I got up the other morning to find that my network wasn't behaving at all well. Somewhere along the line I was getting significant amounts of packet loss, and pings were taking an order of magnitude longer than normal to travel up my DSL connection.
Written by Simon Bisson, Contributor and  Mary Branscombe, Contributor

I got up the other morning to find that my network wasn't behaving at all well. Somewhere along the line I was getting significant amounts of packet loss, and pings were taking an order of magnitude longer than normal to travel up my DSL connection.

It took a while to diagnose the problem. I first tried several web-based tools to test my connectivity, but I didn't learn anything from them that I hadn't learnt from a ping or two and a traceroute or three. Latency was way up, and there was definite packet loss. So I started delving into the diagnostic tools built into my router, which let me see what's using my network connection – and just how much bandwidth is being used by each machine.

One machine in particular was using a lot of bandwidth, more than enough to be causing the problems. Now I had something to investigate.

The IP address of the network hog was the address of a test Windows Server 8 VM I'd set up a day or so before. It was also the VM I'd chosen to use to test Microsoft's new server cloud backup service the previous evening.

I fired up a remote desktop session, logged in, and discovered that the initial backup job that I'd scheduled for 3am was still running, and it was attempting to use all my 1Mbps upstream to create its first full disk replica. I cancelled the job, and checked the state of the network. Pings were back to normal, as was network speed. I'd found the reason why the network connection had become congested, but I needed to understand just why things had gone wrong. After all, I'd been using cloud backup tools like CrashPlan and Mozy on desktop and mobile devices for years with no problems.

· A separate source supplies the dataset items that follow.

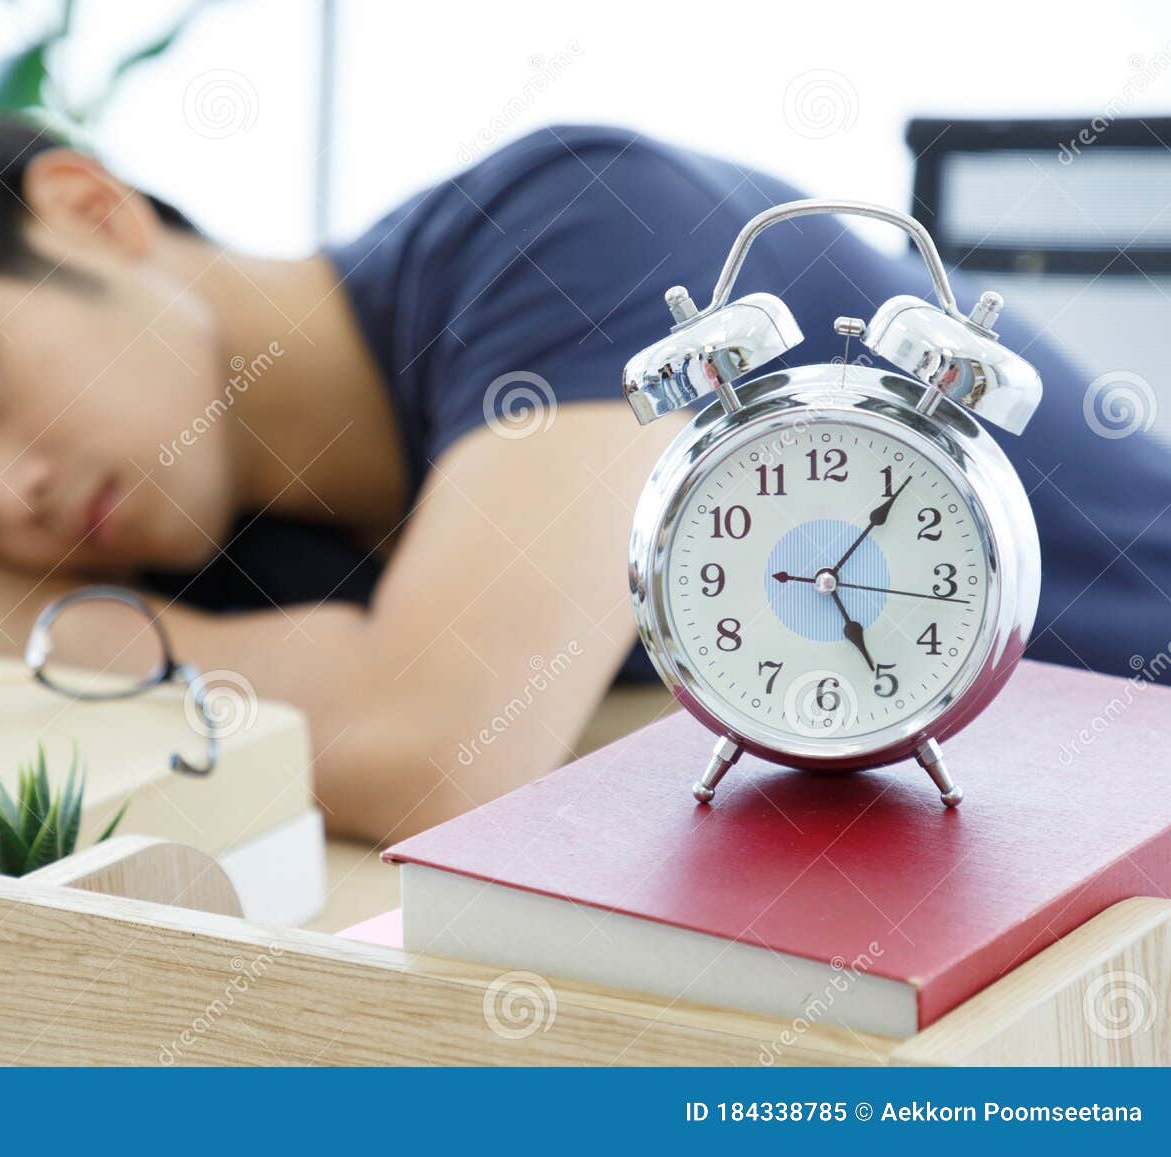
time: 5:06
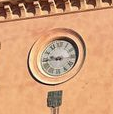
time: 9:43
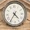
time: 4:35
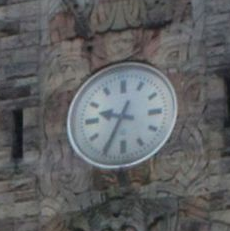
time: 9:34
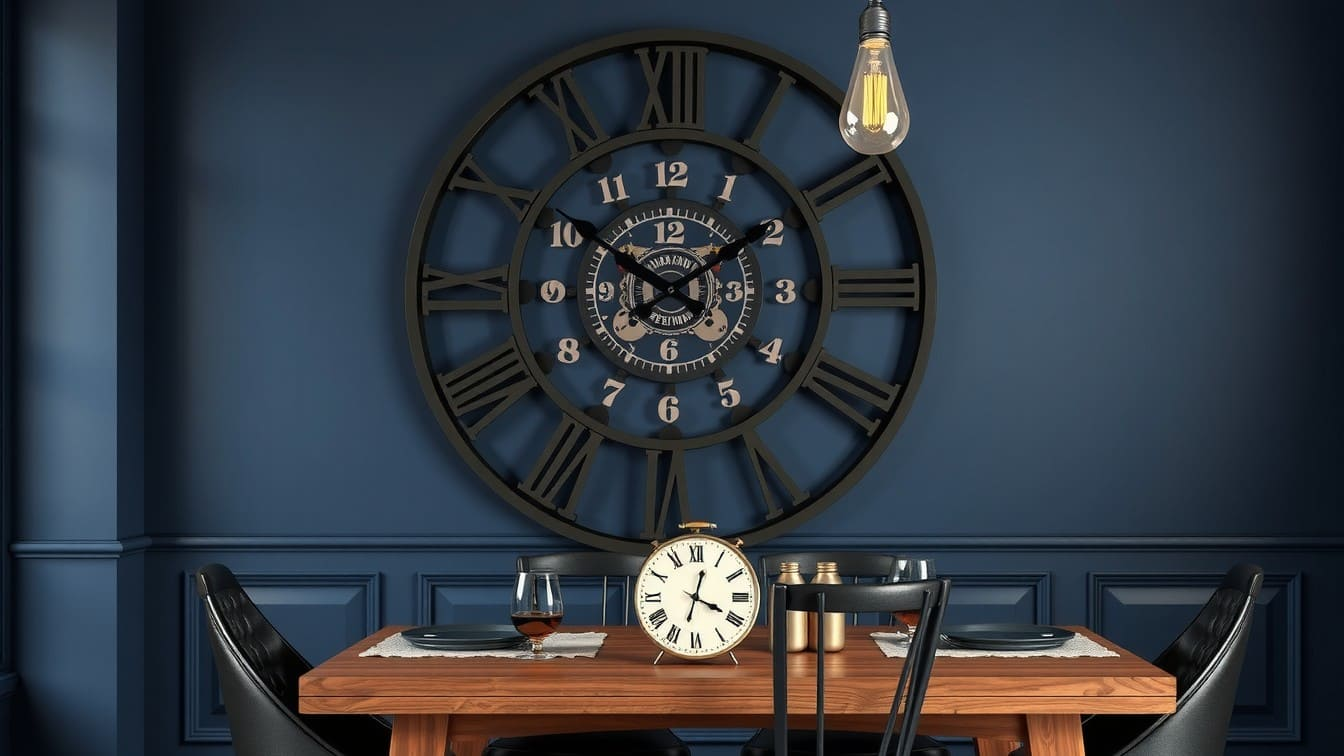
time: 1:50
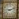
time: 9:12
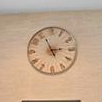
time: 2:56
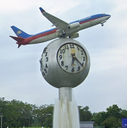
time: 6:21
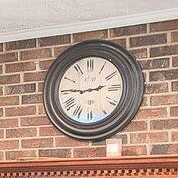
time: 2:45
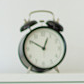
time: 12:50
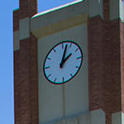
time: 2:02
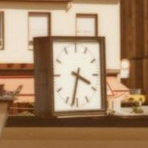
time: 3:32
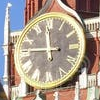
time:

And that initial assumption was the root of my problems. I'd assumed an enterprise cloud backup tool for a server would behave just like a SME or consumer service, which, as you can guess, was a mistake. It's not as if it wasn't staring me in the face, either, as while I was clicking through the various set up dialogues I'd skipped through one that let you throttle the service during working hours. Without setting bandwidth limits, I'd let the server start sending its initial disk image into the cloud as fast as possible. With a gigabit network in the office, and only an ADSL 2+ connection to the outside world, there was a bottleneck and one that turned out to be all too easy to fill.

So what were the lessons?

Firstly I failed to check what the bandwidth requirements of the backup service would be. Secondly assuming that it would behave just like other cloud backup services I'd used. Thirdly, in not actually reading a dialog box I clicked through.

That final one is the real problem. I was doing too many things at once and just clicked through a dialog box without checking the tabs. Just because it looked like the familiar Windows Server Backup tool didn't mean it would behave like it…

Root cause investigations aren't just for the big cloud providers. They're for your networks, and your private clouds. They don't need to be formal, either, all you need to do is document went wrong, and why. If you don't carry out some form of analysis after something has gone wrong, and document your findings, you'll make the same mistakes and use the same faulty assumptions again and again – and your colleagues won't get to share in the benefits of the lessons you've learned.